Spas na Krovi, aka Church of the Savior on Spilled Blood.


My last day in Russia was a lot of things. It was stressful, it was fun, it was full of nostalgia, but most of all, it was meaningful. I was responsible all semester and left every last bit of my packing to the last day — but there were still lots of fun things that I wanted to get done as well. My roommate and I initially planned to go ice skating, grab some dinner, and head back to pack all night. However, things didn’t go according to plan… and that’s how most great adventures start.


After leaving the metro stop to head to the ice rink, we realized a truly tragic piece of information: the rink was about a half hour walk away from the metro, and it was freezing cold. This is Russian winter, folks, and it lives up to its infamy regarding its cold temperatures.
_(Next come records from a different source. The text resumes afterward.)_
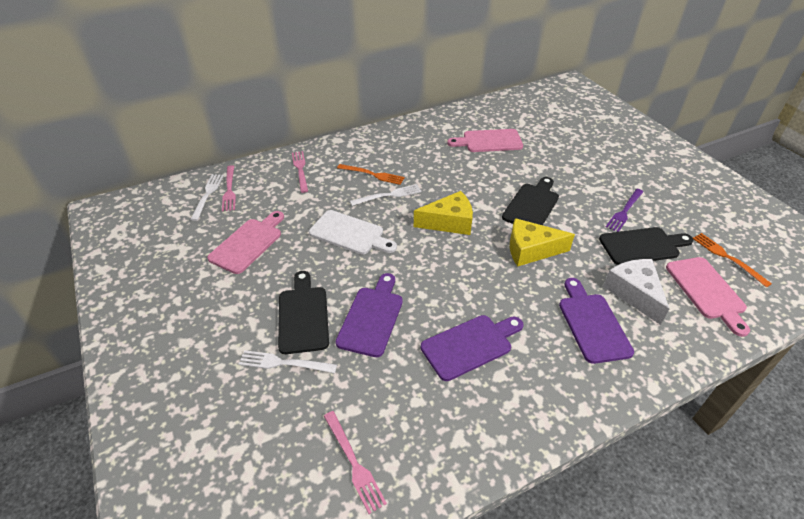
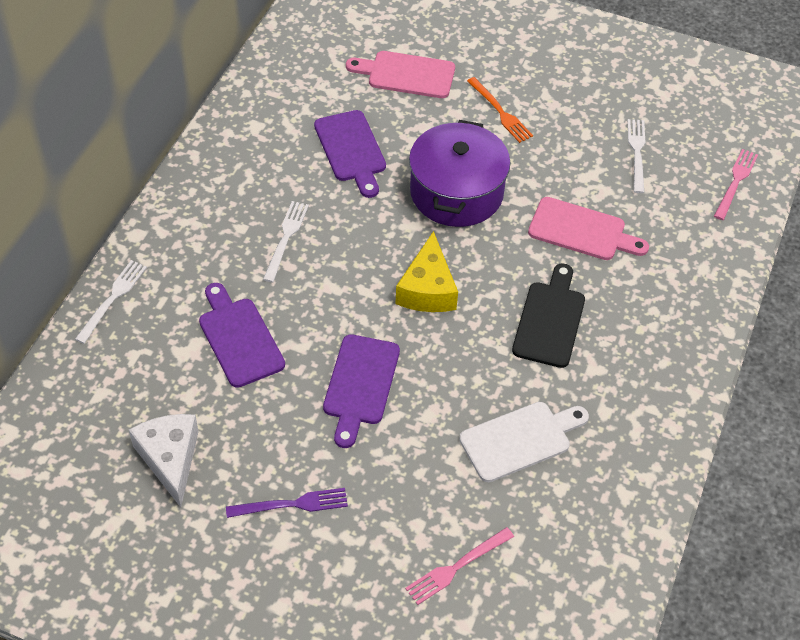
black cutting board: 3 -> 1
orange fork: 2 -> 1
pink cutting board: 3 -> 2
pink fork: 3 -> 2
purple pot: 0 -> 1
yellow cheese: 2 -> 1

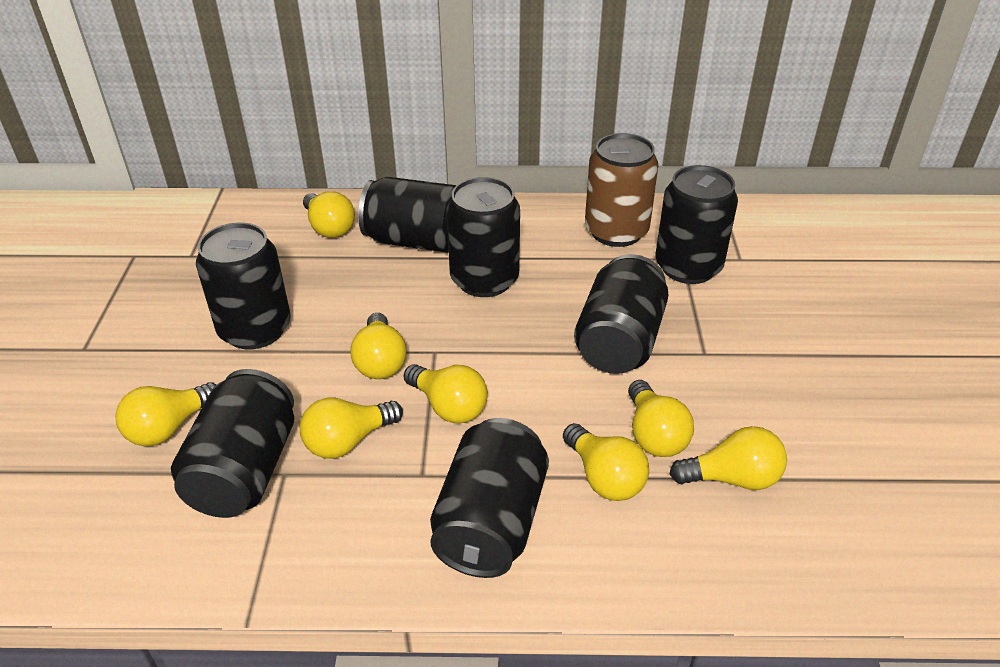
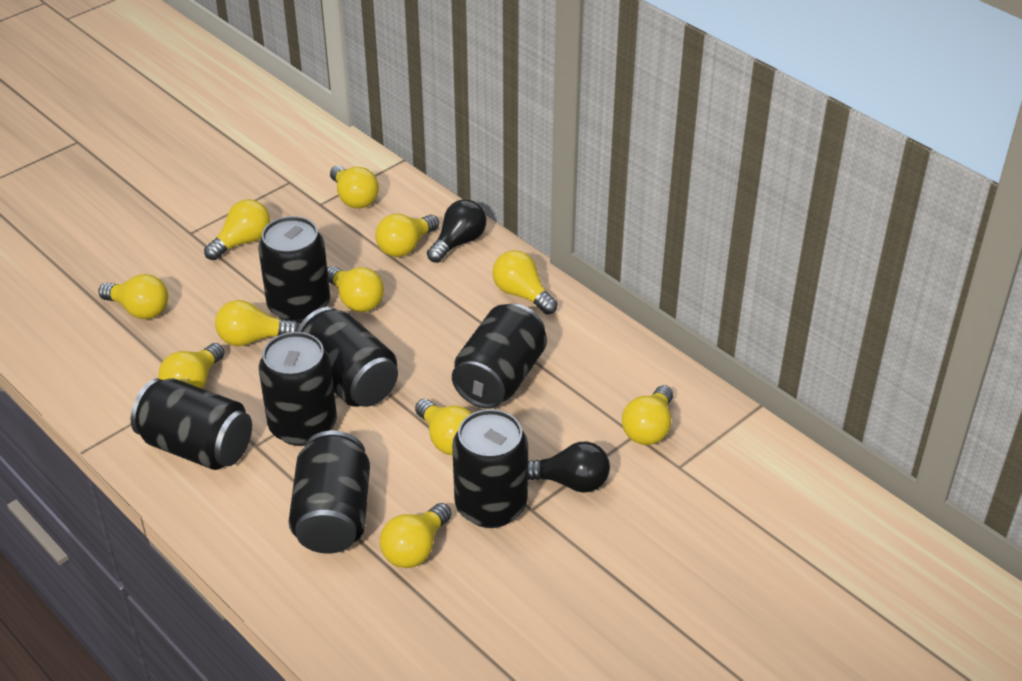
black light bulb: 0 -> 2
brown can: 1 -> 0
yellow light bulb: 8 -> 11

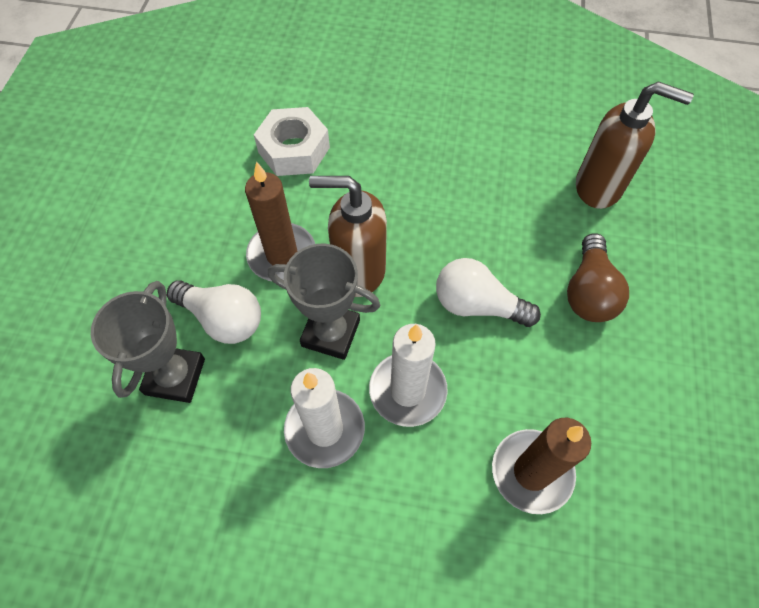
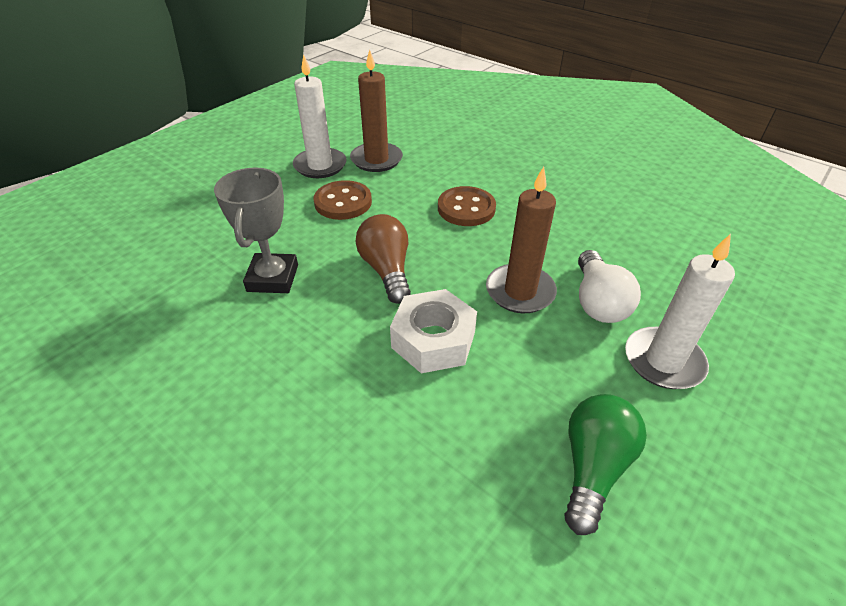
brown button: 0 -> 2
brown soap dispenser: 2 -> 0
green light bulb: 0 -> 1
grey trophy: 2 -> 1
white light bulb: 2 -> 1

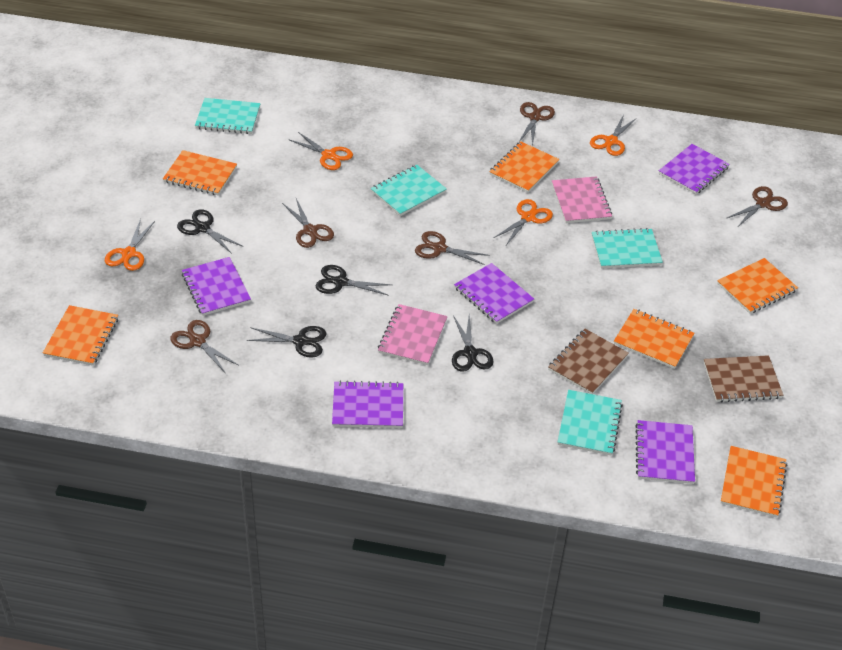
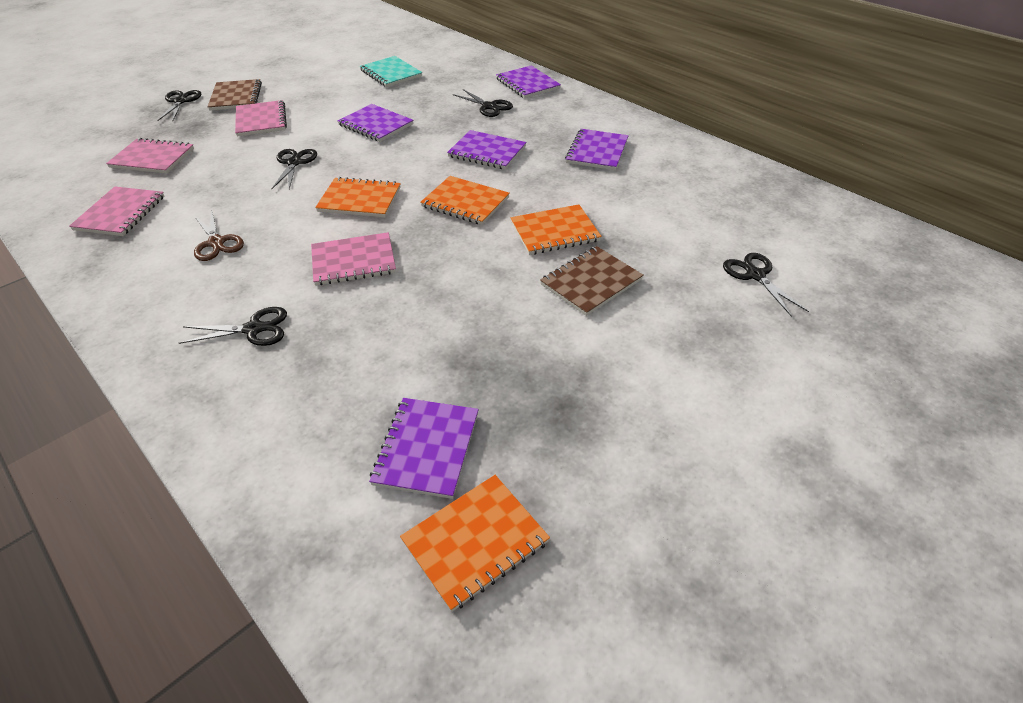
black scissors: 4 -> 5
brown scissors: 5 -> 1
orange notebook: 6 -> 4
orange scissors: 4 -> 0
pink notebook: 2 -> 4
turquoise notebook: 4 -> 1

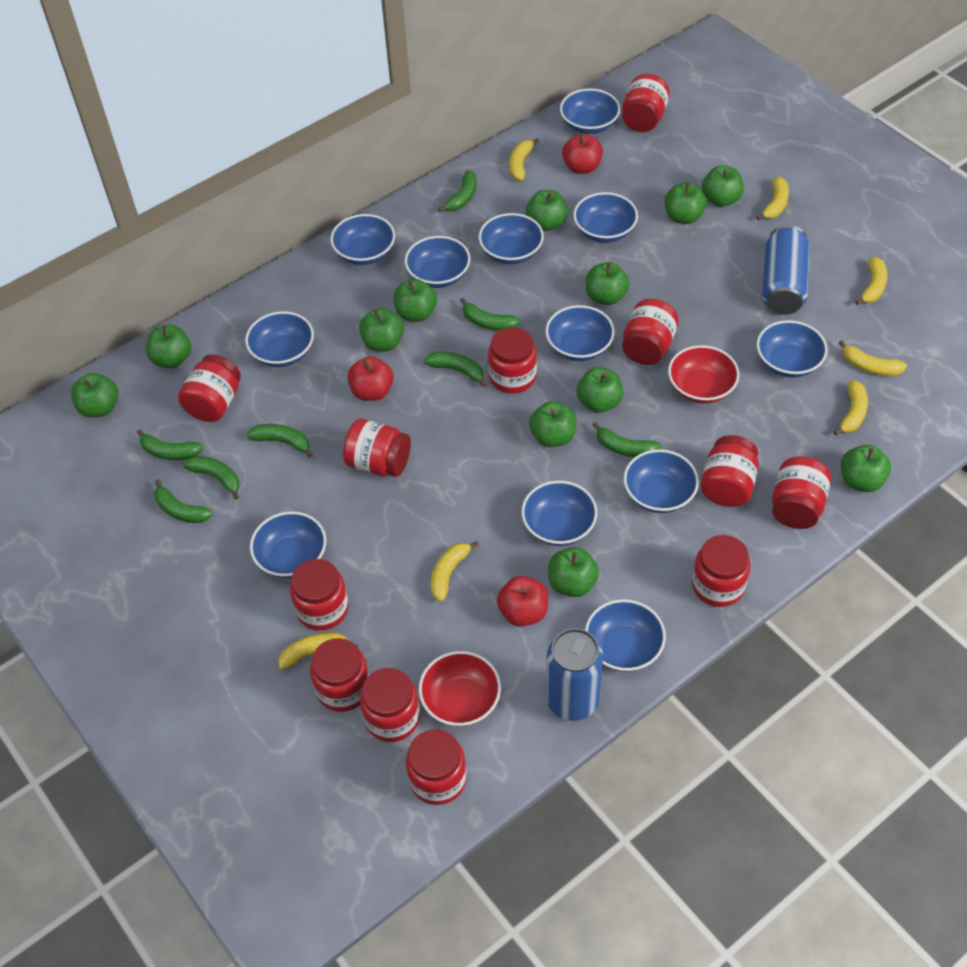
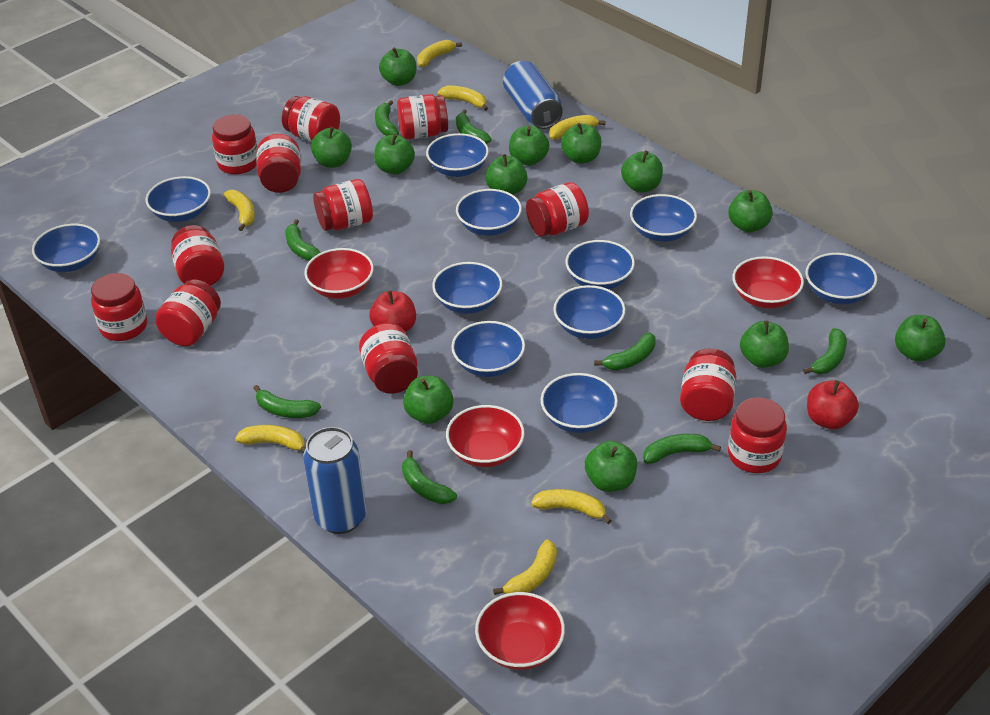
blue bowl: 12 -> 11
red apple: 3 -> 2
red bowl: 2 -> 4

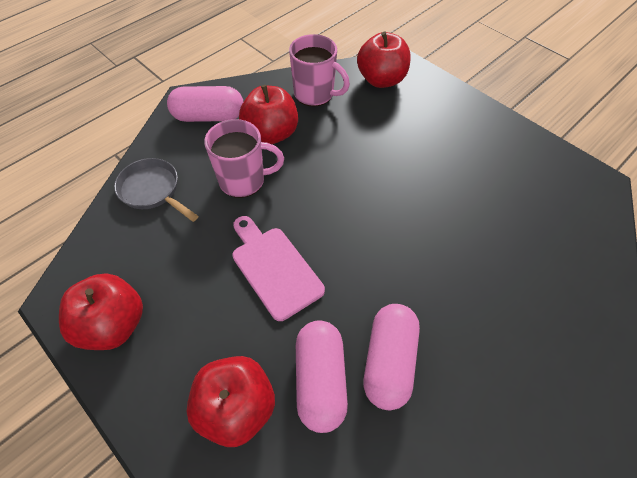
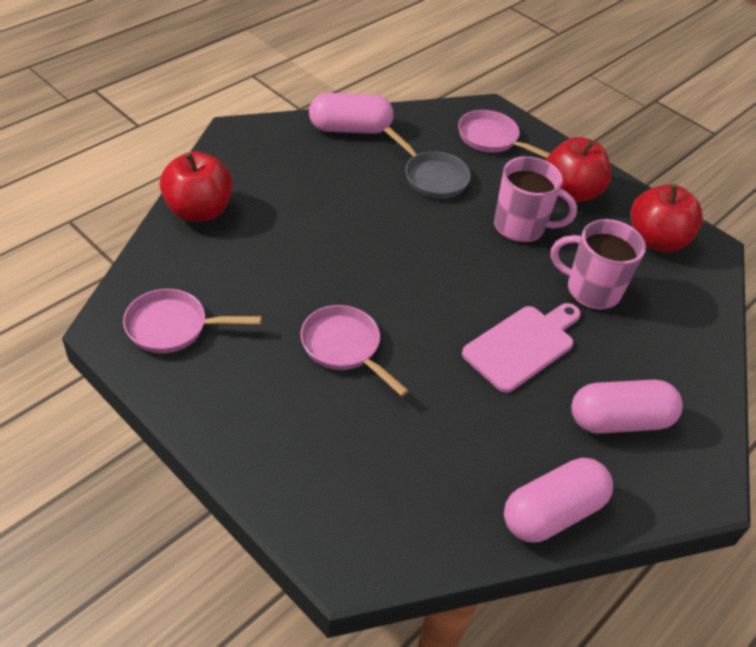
pink pan: 0 -> 3
red apple: 4 -> 3

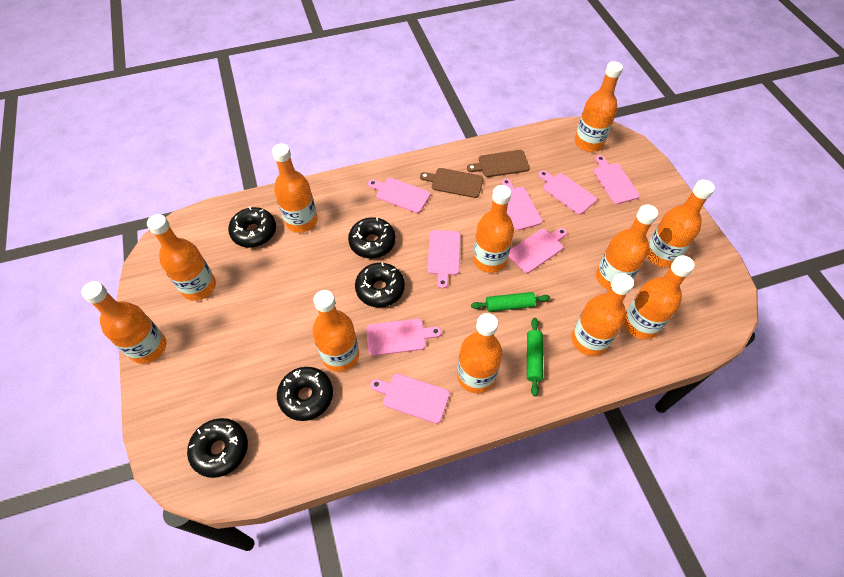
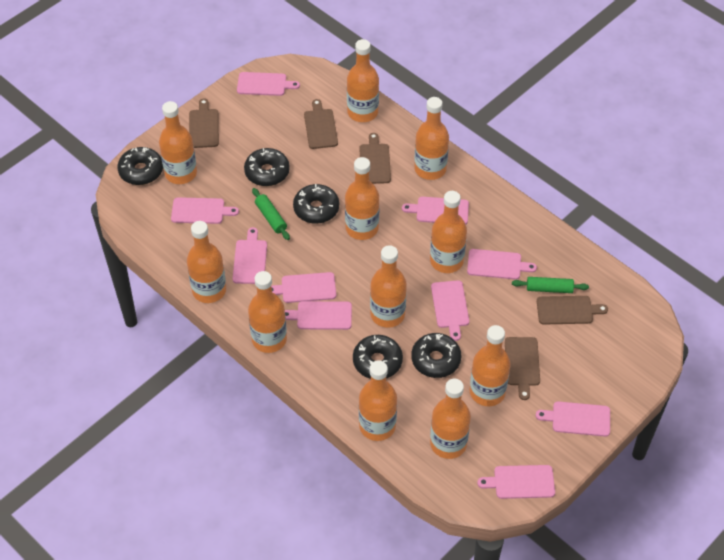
brown cutting board: 2 -> 5
pink cutting board: 8 -> 10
We trudged through ice and snow, routinely complaining about how we’d lost feeling in all parts of our bodies, and after a long treacherous journey, we finally happened upon our destination: Novaya Gollandiya, or New Holland. New Holland is a man-made island in Saint Petersburg, and it’s very popular with the locals. It has a shopping center in the shape of a donut, along with an ice rink. Tonight’s to-do? Ice skating… in the dead of winter. How much more Russian could it get?


We spent the next hour rolling around on the ice, or at least trying to do so. It was my first time ever being on ice, and I learnt a lot about myself in that hour of struggle. I was absolutely petrified about stepping out onto the ice with two hundred other speedy Russian skaters, but I insisted upon simply put myself out there. Starting at a mind-numbingly slow pace, I learned the mechanics on how to not fall on my butt and move forward — moving myself forward was actually the hardest part for me! I ended up having a lot of fun skating, even though I know that I’m still absolutely dreadful at it, simply because I had my friends to there to enjoy that first-time experience with. I truly think that even doing things badly is fun, as long as you have good company with you, and I think that having friends around me adds deep value to all of my endeavors.


After this, we went to Nevsky Prospect to pick up some last-minute souvenirs, and we bid our farewells to the Spas na Krovi, or Church of the Savior on Spilled Blood. Spas na Krovi is St. Petersburg’s most iconic church, and it is an absolutely marvelous beauty in person. It was an emotional moment for me, knowing that this was going to be my last time seeing the main streets and sights of Russia’s cultural capital for awhile. However, I tried to remain in the moment and soak up as much of Russia as I could, simply because I wanted to have these memories rooted in positive emotion, rather than simply feeling sad about having to leave. Then, we went to our favorite restaurant in St. Petersburg, but it was already 11 pm. They turned us away, saying that even though they were open until midnight, the kitchen had already closed down for the night. Another problem? The bridges in St. Petersburg close at 1 in the morning and open again at around 5, meaning that we had a super tight time to finish up dinner, unless we wanted to stay out all night. This was where things became… unexpected.


So yes, it was nearly midnight — but it was over an hour’s commute back to the dorm, and we were starving, and the metro was closing soon for the night at this point. We walked around the area, desperate for any kind of sustenance, and happened upon a 24 hour cafe! Looking at each other, we all knew we were thinking the same thing: what did we have to lose? We went in, ate some food, and sat back and relaxed as we enjoyed the atmosphere of the cafe which was bustling even at midnight. However, as our conversation continued, we quickly realized that it was now past the time that the bridges were closing, meaning that we were now trapped out in the city all night, and we were flying out of Russia in less than 12 hours with nothing yet packed! We tried to remain calm anyways, knowing that there was nothing we could do about the situation. Thus, we stayed in the cafe and let our conversations wind around and touch on deeper topics subjects, from emotional turmoil to the complexity of our true feelings about heading back home to America. After a long while of this going on, it was 3 in the morning, and we were getting tired, so we decided to ask our waiter when the bridges reopened. His response? It was Friday… the bridges don’t close on the weekend. We could have gone back any time we wanted.


We quickly called an Uber to head home, since the metro was still closed, but we were literally kicking ourselves at first for staying out that long for no reason when we could have headed back way earlier and gotten some packing done! However, as we drove through the dead silent St. Petersburg streets at night, it dawned on us that this had been a truly unique night, staying out all night simply relaxing in the peaceful company of fantastic friends. We arrived back to the dorm at around 4 in the morning, and I still packed a bit and only got around 2 hours of sleep that night. I still think it was completely worth it, though, to have had a great and memorable experience as my last night in Russia with friends that I know will last me a lifetime. I couldn’t have asked for a better final evening abroad.